▶ **Task brief**
What is needed is an exact copy of every line from the one with "de Peixe este…" to the end of the entries below, without the pictures.

(Items from a dataset)
..............................
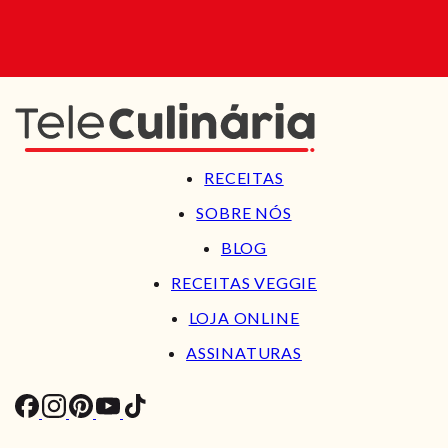
RECEITAS
SOBRE NÓS
BLOG
RECEITAS VEGGIE
LOJA ONLINE
ASSINATURAS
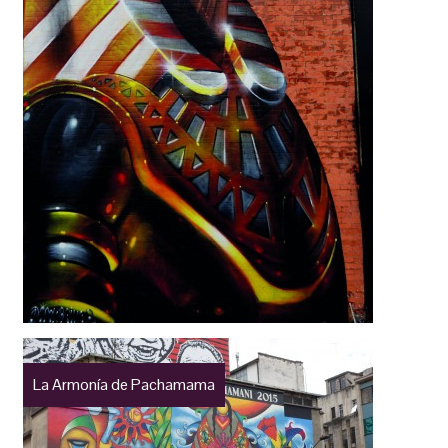
La Armonía de Pachamama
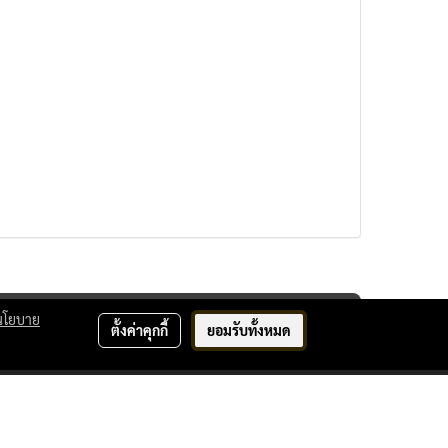
นโยบาย
ตั้งค่าคุกกี้
ยอมรับทั้งหมด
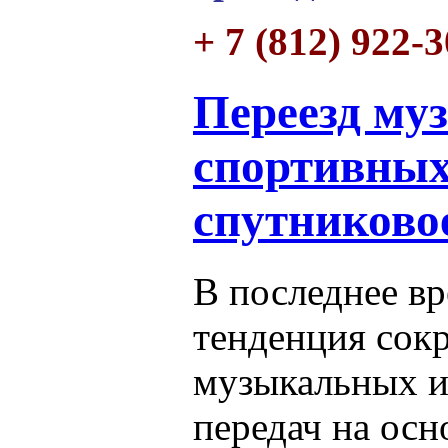
+ 7 (812) 922-
Переезд му
спортивных
спутниково
В последнее вр
тенденция сок
музыкальных и
передач на ос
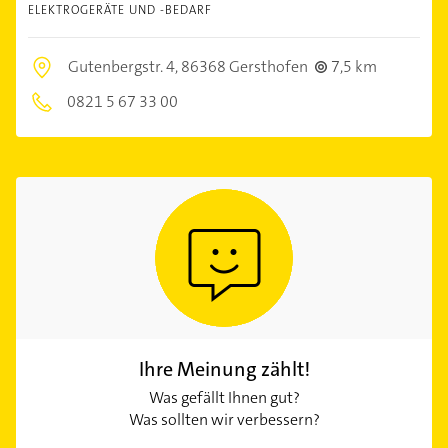
ELEKTROGERÄTE UND -BEDARF
Gutenbergstr. 4,
86368 Gersthofen
7,5 km
0821 5 67 33 00
Ihre Meinung zählt!
Was gefällt Ihnen gut?
Was sollten wir verbessern?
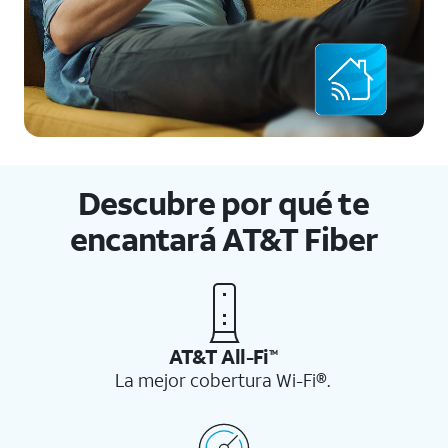
Descubre por qué te
encantará AT&T Fiber
AT&T All-Fi
TM
La mejor cobertura Wi-Fi®.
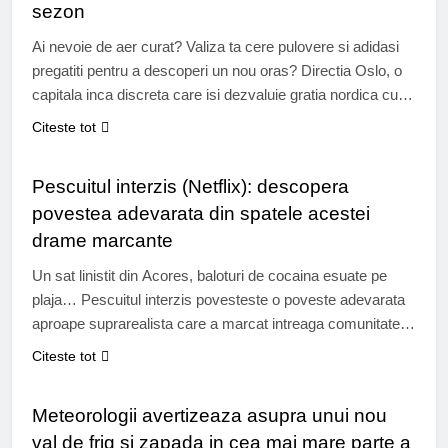
sezon
Ai nevoie de aer curat? Valiza ta cere pulovere si adidasi
pregatiti pentru a descoperi un nou oras? Directia Oslo, o
capitala inca discreta care isi dezvaluie gratia nordica cu
blandete, cu fiordurile sale stralucitoare si arhitectura sa
Citeste tot
contemporana Capitala scandinava gazduieste numeroase
TIMP LIBER
expozitii de amploare in acest an. Dar nu doar atat! Intre
Pescuitul interzis (Netflix): descopera
mese…
povestea adevarata din spatele acestei
drame marcante
Un sat linistit din Acores, baloturi de cocaina esuate pe
plaja… Pescuitul interzis povesteste o poveste adevarata
aproape suprarealista care a marcat intreaga comunitate.
Pe Netflix, acest documentar se adanceste in
Citeste tot
repercusiunile umane, sociale si culturale ale unui fenomen
STIRI
care depaseste imaginatia. Unele povesti sfideaza
Meteorologii avertizeaza asupra unui nou
fictiunea. Pescuit interzis: povestea suprarealista din Rabo
val de frig si zapada in cea mai mare parte a
de Peixe este…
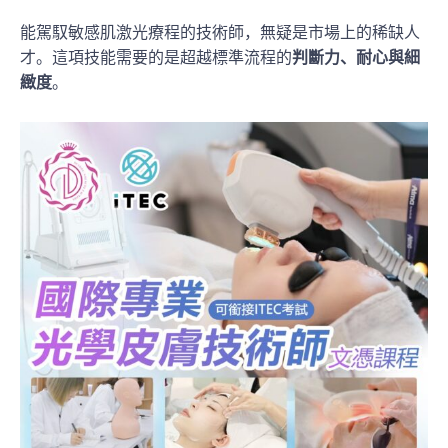
能駕馭敏感肌激光療程的技術師，無疑是市場上的稀缺人
才。這項技能需要的是超越標準流程的
判斷力、耐心與細
緻度
。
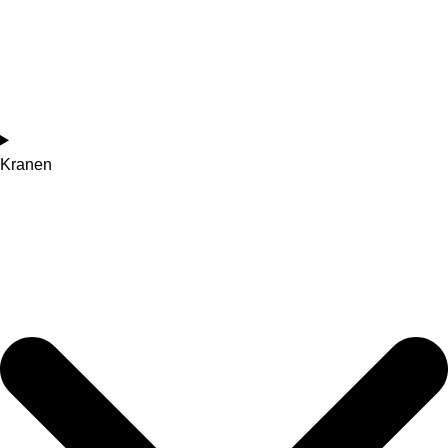
Kranen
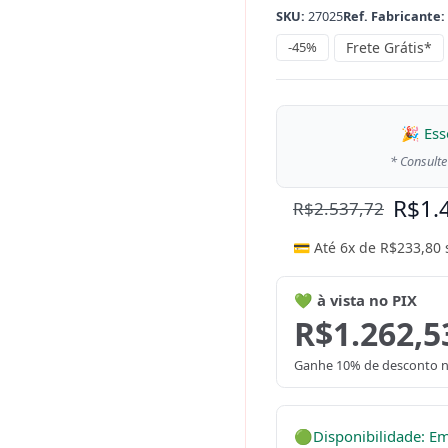
SKU:
27025
Ref. Fabricante:
-45%
Frete Grátis*
🎉 Ess
* Consulte
R$
1.
R$
2.537,72
💳 Até 6x de
R$
233,80
💚 à vista no PIX
R$
1.262,5
Ganhe 10% de desconto n
🟢
Disponibilidade: E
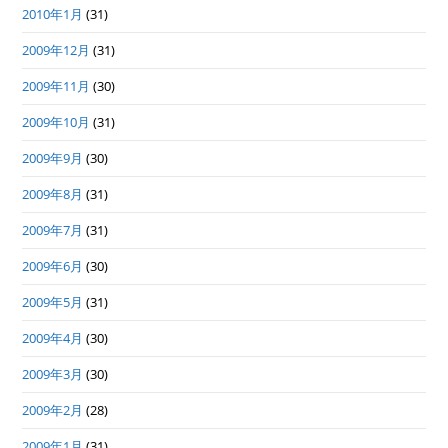
2010年1月
(31)
2009年12月
(31)
2009年11月
(30)
2009年10月
(31)
2009年9月
(30)
2009年8月
(31)
2009年7月
(31)
2009年6月
(30)
2009年5月
(31)
2009年4月
(30)
2009年3月
(30)
2009年2月
(28)
2009年1月
(31)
..............................
▶ **Output for this exercise**
de Peixe este…
能駕馭敏感肌激光療程的技術師，無疑是市場上的稀缺人
才。這項技能需要的是超越標準流程的
判斷力、耐心與細
緻度
。
Kranen
SKU:
27025
Ref. Fabricante:
-45%
Frete Grátis*
🎉 Ess
* Consulte
R$
1.
R$
2.537,72
💳 Até 6x de
R$
233,80
💚 à vista no PIX
R$
1.262,5
Ganhe 10% de desconto n
🟢
Disponibilidade: E
2010年1月
(31)
2009年12月
(31)
2009年11月
(30)
2009年10月
(31)
2009年9月
(30)
2009年8月
(31)
2009年7月
(31)
2009年6月
(30)
2009年5月
(31)
2009年4月
(30)
2009年3月
(30)
2009年2月
(28)
2009年1月
(31)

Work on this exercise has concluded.